Let’s consider another scenario. You come home from a track meet one night around nine. You have to shower, eat dinner, and do all your homework; you have fifty pages of Catcher in the Rye to read for tomorrow, some textbook work for your history class, studying for a computer science quiz, and on top of it all, you have some Khan Academy due at midnight. So, why shouldn’t you just open up Mathway and get the Khan out of the way? After all, you need to prioritize; you can’t waste time on some simple math assignment you probably know how to do anyway; you want to get to sleep before two. At the end of the day, you’ll get a 100 on the assignment, and you’ll get to sleep as well. 

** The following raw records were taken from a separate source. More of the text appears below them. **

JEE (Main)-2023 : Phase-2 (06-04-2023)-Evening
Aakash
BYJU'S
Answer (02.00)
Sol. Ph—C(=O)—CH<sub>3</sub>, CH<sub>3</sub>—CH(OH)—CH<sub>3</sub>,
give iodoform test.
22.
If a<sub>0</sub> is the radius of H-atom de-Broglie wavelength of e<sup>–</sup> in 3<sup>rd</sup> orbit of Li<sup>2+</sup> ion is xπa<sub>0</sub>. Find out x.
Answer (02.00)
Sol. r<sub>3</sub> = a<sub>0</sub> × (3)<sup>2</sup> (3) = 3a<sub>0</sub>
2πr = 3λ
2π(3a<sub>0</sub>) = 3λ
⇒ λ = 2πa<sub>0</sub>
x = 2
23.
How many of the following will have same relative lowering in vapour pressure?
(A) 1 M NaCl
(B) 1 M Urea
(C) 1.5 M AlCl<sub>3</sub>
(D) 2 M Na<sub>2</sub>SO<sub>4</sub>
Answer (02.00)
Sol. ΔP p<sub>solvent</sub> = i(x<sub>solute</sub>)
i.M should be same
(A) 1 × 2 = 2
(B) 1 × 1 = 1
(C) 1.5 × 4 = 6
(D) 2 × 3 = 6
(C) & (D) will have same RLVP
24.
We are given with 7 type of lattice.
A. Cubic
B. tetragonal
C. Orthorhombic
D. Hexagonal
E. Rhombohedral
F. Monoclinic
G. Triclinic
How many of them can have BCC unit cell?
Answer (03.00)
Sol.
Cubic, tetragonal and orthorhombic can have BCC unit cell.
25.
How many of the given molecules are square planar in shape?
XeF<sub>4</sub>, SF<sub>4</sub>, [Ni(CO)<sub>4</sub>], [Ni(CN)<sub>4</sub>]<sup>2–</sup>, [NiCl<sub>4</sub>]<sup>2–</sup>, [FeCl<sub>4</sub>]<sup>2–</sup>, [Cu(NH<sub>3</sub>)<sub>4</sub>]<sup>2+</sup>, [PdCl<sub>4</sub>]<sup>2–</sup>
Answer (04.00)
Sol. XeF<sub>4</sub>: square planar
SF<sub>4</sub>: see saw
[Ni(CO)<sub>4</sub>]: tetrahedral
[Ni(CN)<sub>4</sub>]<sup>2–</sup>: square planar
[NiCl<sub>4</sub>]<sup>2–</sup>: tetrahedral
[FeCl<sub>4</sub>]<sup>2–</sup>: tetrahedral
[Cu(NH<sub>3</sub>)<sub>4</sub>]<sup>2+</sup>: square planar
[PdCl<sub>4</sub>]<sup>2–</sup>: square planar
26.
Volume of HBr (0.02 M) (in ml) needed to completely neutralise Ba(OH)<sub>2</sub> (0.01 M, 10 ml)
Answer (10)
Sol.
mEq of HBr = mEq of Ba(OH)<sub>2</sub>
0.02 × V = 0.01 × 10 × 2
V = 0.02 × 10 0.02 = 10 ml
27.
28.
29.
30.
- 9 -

I’m not defending academic dishonesty; I know it’s wrong.  What I want to do, however, is dispel the idea that students are cheating because they are ignorant or lazy. This new wave of academic dishonesty is a byproduct of the society in which modern students are being raised. Despite what we are told by schools about character and honesty, at the end of the day students believe (rightly, perhaps) that their GPA is all that really matters. After all, there’s no spot for a “character rating” on your resume. 

We are taught to prioritize; to take difficult, challenging classes; to work in the most efficient way possible; to use technology to our advantage. It is not so much of a leap to use that same technology to get homework answers in the easiest way possible. 

In today’s academic society, there is a Machavellian impression that the ends always justify the means; that the person who got the A-plus by cheating is just more clever than the person who got the honest B; after all, all colleges will see is the grade. It is the byproduct of the society that is less about learning, and more about scores; be it GPA, SAT, ACT, or AP. 

So how do we fix it? I have no simple answer. But we need to take a hard look at the environment in which students are being raised, and remember that how you get there is just as important as where you end up.